Undergraduate Student Government candidates Sean Crowe and Mohamad Mohamad aren’t trying to play it safe.
“We’re not afraid to say that we’re for a bunch of students jumping into a freezing cold lake,” Crowe said.
Crowe, a second-year in chemical engineering and vice presidential candidate, is running alongside Mohamad Mohamad, a third-year in chemical engineering and engineering physics.
Their campaign, Mohamad said, is founded on being a channel for average students’ voices and pushing the university on issues like the recent increased regulations of the Mirror Lake jump.
“I think Mirror Lake is the greatest tradition by students for students. With anything like that, there’s bound to be issues, but the way it works now is great and I don’t think it needs to be messed with,” Mohamad said. “When you put up gates and have only one way in and one way out, that causes more problems.”
Jumping in Mirror Lake before the OSU football game against the University of Michigan is an OSU tradition. It took place Nov. 26 this year, but after OSU officials announced students would be required to wear wristbands and pass through fences for admittance, some students took to the lake a night early to show their disapproval of the regulations.
Mohamad and Crowe are the only ticket that doesn’t include either a public affairs or political science major.
“We’re not politicians. We’re both in engineering, so we like to focus on problem-solving,” Mohamad said.
Mohamad has been involved in USG since he was a freshman and said he’s learned that many people use the organization for self-gain and to “put their names on things.”
Mohamad said USG candidates tend to focus on addressing issues that are too big for them to actually make a difference, like lowering tuition.
“It’s a nice idea, but you can’t do it, and we don’t want to win based off of false notions,” he said.
Instead, they said they want to work on fighting against the “nickel-and-diming” at the university when it comes to issues like meal plans, textbook prices and the impending second-year live-on requirement.
Students lose too much money in the textbook market, Mohamad said. He said they’d like to help fund student-driven ideas, like marketosu.com, a student-created website which facilitates the exchange of textbooks and requires an OSU email address for registration.
“It’s a simple solution that can have a lasting impact,” he said. “This website can help out students today, next year and years to come. If USG would fund these kind of ideas and take them to the next level, it might cost a good portion of money right now, but it’s going to pay for itself within five or six years.”

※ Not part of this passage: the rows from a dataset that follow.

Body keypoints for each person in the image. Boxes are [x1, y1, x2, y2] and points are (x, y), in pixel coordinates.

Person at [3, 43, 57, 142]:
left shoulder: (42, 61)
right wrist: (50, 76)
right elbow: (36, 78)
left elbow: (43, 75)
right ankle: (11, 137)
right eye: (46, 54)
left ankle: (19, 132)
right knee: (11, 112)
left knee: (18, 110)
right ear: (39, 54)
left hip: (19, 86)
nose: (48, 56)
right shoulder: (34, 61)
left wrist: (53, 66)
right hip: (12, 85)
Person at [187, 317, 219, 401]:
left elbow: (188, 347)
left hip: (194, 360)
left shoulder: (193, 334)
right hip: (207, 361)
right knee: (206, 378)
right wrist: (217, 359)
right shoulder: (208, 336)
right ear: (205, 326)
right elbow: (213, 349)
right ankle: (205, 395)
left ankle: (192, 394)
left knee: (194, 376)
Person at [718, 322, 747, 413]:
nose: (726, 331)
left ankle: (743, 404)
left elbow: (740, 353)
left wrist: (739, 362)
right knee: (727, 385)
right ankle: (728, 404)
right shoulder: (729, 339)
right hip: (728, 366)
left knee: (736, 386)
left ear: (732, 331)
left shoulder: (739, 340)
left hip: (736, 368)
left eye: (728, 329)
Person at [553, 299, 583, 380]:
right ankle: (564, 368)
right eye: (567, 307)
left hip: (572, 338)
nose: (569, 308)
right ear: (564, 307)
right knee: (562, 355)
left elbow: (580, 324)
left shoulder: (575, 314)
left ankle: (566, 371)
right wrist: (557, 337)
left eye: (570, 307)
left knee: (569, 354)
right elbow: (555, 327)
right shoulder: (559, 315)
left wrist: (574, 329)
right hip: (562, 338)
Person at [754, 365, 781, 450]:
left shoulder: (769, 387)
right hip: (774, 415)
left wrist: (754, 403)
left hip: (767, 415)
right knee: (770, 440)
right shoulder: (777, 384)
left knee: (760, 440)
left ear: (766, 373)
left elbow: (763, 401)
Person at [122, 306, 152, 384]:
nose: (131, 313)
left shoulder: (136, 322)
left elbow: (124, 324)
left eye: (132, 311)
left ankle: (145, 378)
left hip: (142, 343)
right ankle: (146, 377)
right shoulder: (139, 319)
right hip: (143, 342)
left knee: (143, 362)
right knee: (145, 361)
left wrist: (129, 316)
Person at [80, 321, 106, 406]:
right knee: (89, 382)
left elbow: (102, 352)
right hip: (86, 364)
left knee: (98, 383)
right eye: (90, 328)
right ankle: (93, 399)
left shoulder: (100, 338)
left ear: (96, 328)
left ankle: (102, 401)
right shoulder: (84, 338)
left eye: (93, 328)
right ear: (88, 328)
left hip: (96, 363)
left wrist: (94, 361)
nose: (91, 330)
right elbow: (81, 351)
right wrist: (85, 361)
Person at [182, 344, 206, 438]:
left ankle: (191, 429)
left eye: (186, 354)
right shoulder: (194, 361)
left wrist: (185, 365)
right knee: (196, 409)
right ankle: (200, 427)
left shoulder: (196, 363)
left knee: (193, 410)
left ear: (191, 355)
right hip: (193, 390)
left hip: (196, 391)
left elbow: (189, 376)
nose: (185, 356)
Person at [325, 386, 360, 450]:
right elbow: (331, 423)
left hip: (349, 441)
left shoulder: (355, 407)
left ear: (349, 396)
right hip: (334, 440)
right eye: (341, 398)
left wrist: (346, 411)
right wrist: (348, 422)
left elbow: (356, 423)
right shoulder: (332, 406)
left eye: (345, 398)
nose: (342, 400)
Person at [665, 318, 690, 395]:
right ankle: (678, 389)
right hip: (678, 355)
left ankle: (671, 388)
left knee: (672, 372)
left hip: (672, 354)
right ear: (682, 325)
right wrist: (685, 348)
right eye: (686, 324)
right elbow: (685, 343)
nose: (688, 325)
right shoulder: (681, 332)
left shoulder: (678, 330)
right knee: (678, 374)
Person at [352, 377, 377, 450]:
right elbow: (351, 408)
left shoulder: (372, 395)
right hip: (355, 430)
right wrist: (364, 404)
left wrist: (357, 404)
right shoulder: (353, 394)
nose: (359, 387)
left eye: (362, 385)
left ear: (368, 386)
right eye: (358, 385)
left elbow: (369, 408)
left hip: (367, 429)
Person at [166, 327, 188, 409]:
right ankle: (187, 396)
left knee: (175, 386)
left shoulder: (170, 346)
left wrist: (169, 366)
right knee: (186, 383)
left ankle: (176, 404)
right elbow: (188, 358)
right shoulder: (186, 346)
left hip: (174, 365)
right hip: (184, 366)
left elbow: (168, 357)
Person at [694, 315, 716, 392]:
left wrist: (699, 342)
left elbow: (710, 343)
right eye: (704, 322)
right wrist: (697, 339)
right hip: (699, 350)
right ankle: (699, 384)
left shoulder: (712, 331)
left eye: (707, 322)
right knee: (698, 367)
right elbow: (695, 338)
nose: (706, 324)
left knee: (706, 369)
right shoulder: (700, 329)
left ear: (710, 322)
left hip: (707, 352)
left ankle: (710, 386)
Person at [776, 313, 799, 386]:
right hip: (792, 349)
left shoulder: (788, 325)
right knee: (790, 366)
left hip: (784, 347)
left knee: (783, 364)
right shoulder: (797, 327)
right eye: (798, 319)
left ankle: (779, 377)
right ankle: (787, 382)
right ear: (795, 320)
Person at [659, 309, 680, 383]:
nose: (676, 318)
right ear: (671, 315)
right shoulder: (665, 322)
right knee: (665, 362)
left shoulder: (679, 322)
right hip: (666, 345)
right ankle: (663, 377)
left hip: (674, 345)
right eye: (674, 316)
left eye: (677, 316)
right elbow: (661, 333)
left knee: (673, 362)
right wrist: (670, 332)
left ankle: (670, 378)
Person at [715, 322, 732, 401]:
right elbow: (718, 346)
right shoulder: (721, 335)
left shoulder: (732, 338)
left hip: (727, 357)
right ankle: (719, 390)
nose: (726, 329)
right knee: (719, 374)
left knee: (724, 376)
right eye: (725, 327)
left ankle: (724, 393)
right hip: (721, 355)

Their platform also aims to promote activism on campus and integrate other student organizations into USG so that more student groups have a role in the shared governance of the university.
Their biggest motivation to run, however, was to help tackle mental health issues on campus, they said.
“Ohio State’s mental health resources are great … But what I learned is that Ohio State’s resources here are very reactive, but not proactive enough,” Mohamad said.
Mohamad said they want to integrate mental health programs, like the online screening program “RUOK?”, into officer training for Greek Life and other student organizations.
There are six campaign teams running: Josh Ahart and Jen Tripi; Vytas Aukstuolis and Nick Macek; Ryan Hedrick and Nicole Spaetzel; Mohamad and Crowe; Andrew Warnecke and Logan Recker; and Celia Wright and Leah Lacure.
The Ahart-Tripi campaign was recently accused of falsifying campaign expense reports by three of the opposing campaigns. The website “voteceliaandleah.com,” which includes the names of an opposing campaign, was registered in the name of the Ahart-Tripi campaign manager, though the campaign had not reported the expense. The USG judicial panel, though, reached a unanimous decision that the team had not committed a violation. The opposing campaigns who had brought the complaint forward – Wright and Lacure; Aukstuolis and Macek; and Mohamad and Crowe – said they were not planning to appeal.
Voting is open online Monday through Wednesday.
Editor’s note: The campaigns were listed in alphabetical order by presidential candidates’ last names.